▶ [Element and box listings]:
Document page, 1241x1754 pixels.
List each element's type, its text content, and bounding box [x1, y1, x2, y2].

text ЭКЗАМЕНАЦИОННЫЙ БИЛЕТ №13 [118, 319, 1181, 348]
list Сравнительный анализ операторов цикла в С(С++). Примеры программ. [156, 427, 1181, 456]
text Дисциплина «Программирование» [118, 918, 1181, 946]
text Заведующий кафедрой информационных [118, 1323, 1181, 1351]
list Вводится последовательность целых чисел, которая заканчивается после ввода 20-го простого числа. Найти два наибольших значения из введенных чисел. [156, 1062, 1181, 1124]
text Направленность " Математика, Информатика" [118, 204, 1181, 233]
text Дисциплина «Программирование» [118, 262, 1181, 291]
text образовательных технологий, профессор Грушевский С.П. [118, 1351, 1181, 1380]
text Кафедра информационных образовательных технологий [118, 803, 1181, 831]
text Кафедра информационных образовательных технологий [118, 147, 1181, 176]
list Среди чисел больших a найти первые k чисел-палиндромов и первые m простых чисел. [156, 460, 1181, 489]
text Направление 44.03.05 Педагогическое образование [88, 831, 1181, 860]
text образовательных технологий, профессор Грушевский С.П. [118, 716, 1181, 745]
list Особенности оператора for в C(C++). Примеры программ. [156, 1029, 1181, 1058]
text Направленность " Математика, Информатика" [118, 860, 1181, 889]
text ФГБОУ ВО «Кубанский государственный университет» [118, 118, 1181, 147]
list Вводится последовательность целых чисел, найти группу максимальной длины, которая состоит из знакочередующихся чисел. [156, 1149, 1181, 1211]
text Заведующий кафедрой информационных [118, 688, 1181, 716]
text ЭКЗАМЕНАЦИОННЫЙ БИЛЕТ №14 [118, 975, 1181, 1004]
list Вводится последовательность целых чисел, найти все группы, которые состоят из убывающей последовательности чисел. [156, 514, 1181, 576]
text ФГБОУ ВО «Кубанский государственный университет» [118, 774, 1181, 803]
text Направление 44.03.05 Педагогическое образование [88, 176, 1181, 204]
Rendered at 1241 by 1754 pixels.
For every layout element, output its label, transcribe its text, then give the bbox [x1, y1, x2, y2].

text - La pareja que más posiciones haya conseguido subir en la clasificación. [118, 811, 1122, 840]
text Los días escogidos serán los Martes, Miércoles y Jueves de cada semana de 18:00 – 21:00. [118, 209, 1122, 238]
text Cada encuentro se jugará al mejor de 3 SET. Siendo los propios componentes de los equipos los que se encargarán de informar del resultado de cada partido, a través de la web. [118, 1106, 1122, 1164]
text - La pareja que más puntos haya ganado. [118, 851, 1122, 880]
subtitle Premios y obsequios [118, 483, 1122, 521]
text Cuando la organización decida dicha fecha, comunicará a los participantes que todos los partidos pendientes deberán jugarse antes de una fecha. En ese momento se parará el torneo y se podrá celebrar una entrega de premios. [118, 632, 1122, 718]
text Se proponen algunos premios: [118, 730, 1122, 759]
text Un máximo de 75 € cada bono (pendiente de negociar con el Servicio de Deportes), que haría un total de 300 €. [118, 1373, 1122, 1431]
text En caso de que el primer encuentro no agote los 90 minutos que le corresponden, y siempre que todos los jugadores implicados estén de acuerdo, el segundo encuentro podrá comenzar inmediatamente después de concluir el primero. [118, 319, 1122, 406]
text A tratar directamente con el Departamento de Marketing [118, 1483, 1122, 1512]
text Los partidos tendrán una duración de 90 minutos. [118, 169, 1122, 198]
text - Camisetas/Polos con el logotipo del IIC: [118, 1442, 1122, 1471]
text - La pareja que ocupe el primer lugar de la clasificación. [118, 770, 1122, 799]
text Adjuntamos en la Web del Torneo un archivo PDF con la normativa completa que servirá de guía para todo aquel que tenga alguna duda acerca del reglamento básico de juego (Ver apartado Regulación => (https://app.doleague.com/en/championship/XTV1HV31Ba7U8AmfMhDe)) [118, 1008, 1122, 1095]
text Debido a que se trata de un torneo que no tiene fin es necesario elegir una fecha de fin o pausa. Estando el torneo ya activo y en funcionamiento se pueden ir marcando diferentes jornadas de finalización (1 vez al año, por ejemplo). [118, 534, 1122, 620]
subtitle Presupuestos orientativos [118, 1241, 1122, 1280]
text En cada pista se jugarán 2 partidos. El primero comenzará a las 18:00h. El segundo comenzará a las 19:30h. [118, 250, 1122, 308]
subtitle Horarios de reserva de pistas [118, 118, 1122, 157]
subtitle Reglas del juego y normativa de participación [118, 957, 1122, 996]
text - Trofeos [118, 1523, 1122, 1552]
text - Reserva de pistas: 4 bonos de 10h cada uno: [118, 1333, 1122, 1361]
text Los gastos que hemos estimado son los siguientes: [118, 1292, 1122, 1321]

▶ [Exercise objective]:
Print all of the rows above again, reproducing each line character for character.

▶ [Finished exercise]:
Document page, 1241x1754 pixels.
List each element's type, its text content, and bounding box [x1, y1, x2, y2].

text ЭКЗАМЕНАЦИОННЫЙ БИЛЕТ №13 [118, 319, 1181, 348]
list Сравнительный анализ операторов цикла в С(С++). Примеры программ. [156, 427, 1181, 456]
text Дисциплина «Программирование» [118, 918, 1181, 946]
text Заведующий кафедрой информационных [118, 1323, 1181, 1351]
list Вводится последовательность целых чисел, которая заканчивается после ввода 20-го простого числа. Найти два наибольших значения из введенных чисел. [156, 1062, 1181, 1124]
text Направленность " Математика, Информатика" [118, 204, 1181, 233]
text Дисциплина «Программирование» [118, 262, 1181, 291]
text образовательных технологий, профессор Грушевский С.П. [118, 1351, 1181, 1380]
text Кафедра информационных образовательных технологий [118, 803, 1181, 831]
text Кафедра информационных образовательных технологий [118, 147, 1181, 176]
list Среди чисел больших a найти первые k чисел-палиндромов и первые m простых чисел. [156, 460, 1181, 489]
text Направление 44.03.05 Педагогическое образование [88, 831, 1181, 860]
text образовательных технологий, профессор Грушевский С.П. [118, 716, 1181, 745]
list Особенности оператора for в C(C++). Примеры программ. [156, 1029, 1181, 1058]
text Направленность " Математика, Информатика" [118, 860, 1181, 889]
text ФГБОУ ВО «Кубанский государственный университет» [118, 118, 1181, 147]
list Вводится последовательность целых чисел, найти группу максимальной длины, которая состоит из знакочередующихся чисел. [156, 1149, 1181, 1211]
text Заведующий кафедрой информационных [118, 688, 1181, 716]
text ЭКЗАМЕНАЦИОННЫЙ БИЛЕТ №14 [118, 975, 1181, 1004]
list Вводится последовательность целых чисел, найти все группы, которые состоят из убывающей последовательности чисел. [156, 514, 1181, 576]
text ФГБОУ ВО «Кубанский государственный университет» [118, 774, 1181, 803]
text Направление 44.03.05 Педагогическое образование [88, 176, 1181, 204]
Rendered at 1241 by 1754 pixels.
For every layout element, output its label, transcribe its text, then give the bbox [x1, y1, x2, y2].

text - La pareja que más posiciones haya conseguido subir en la clasificación. [118, 811, 1122, 840]
text Los días escogidos serán los Martes, Miércoles y Jueves de cada semana de 18:00 – 21:00. [118, 209, 1122, 238]
text Cada encuentro se jugará al mejor de 3 SET. Siendo los propios componentes de los equipos los que se encargarán de informar del resultado de cada partido, a través de la web. [118, 1106, 1122, 1164]
text - La pareja que más puntos haya ganado. [118, 851, 1122, 880]
subtitle Premios y obsequios [118, 483, 1122, 521]
text Cuando la organización decida dicha fecha, comunicará a los participantes que todos los partidos pendientes deberán jugarse antes de una fecha. En ese momento se parará el torneo y se podrá celebrar una entrega de premios. [118, 632, 1122, 718]
text Se proponen algunos premios: [118, 730, 1122, 759]
text Un máximo de 75 € cada bono (pendiente de negociar con el Servicio de Deportes), que haría un total de 300 €. [118, 1373, 1122, 1431]
text En caso de que el primer encuentro no agote los 90 minutos que le corresponden, y siempre que todos los jugadores implicados estén de acuerdo, el segundo encuentro podrá comenzar inmediatamente después de concluir el primero. [118, 319, 1122, 406]
text A tratar directamente con el Departamento de Marketing [118, 1483, 1122, 1512]
text Los partidos tendrán una duración de 90 minutos. [118, 169, 1122, 198]
text - Camisetas/Polos con el logotipo del IIC: [118, 1442, 1122, 1471]
text - La pareja que ocupe el primer lugar de la clasificación. [118, 770, 1122, 799]
text Adjuntamos en la Web del Torneo un archivo PDF con la normativa completa que servirá de guía para todo aquel que tenga alguna duda acerca del reglamento básico de juego (Ver apartado Regulación => (https://app.doleague.com/en/championship/XTV1HV31Ba7U8AmfMhDe)) [118, 1008, 1122, 1095]
text Debido a que se trata de un torneo que no tiene fin es necesario elegir una fecha de fin o pausa. Estando el torneo ya activo y en funcionamiento se pueden ir marcando diferentes jornadas de finalización (1 vez al año, por ejemplo). [118, 534, 1122, 620]
subtitle Presupuestos orientativos [118, 1241, 1122, 1280]
text En cada pista se jugarán 2 partidos. El primero comenzará a las 18:00h. El segundo comenzará a las 19:30h. [118, 250, 1122, 308]
subtitle Horarios de reserva de pistas [118, 118, 1122, 157]
subtitle Reglas del juego y normativa de participación [118, 957, 1122, 996]
text - Trofeos [118, 1523, 1122, 1552]
text - Reserva de pistas: 4 bonos de 10h cada uno: [118, 1333, 1122, 1361]
text Los gastos que hemos estimado son los siguientes: [118, 1292, 1122, 1321]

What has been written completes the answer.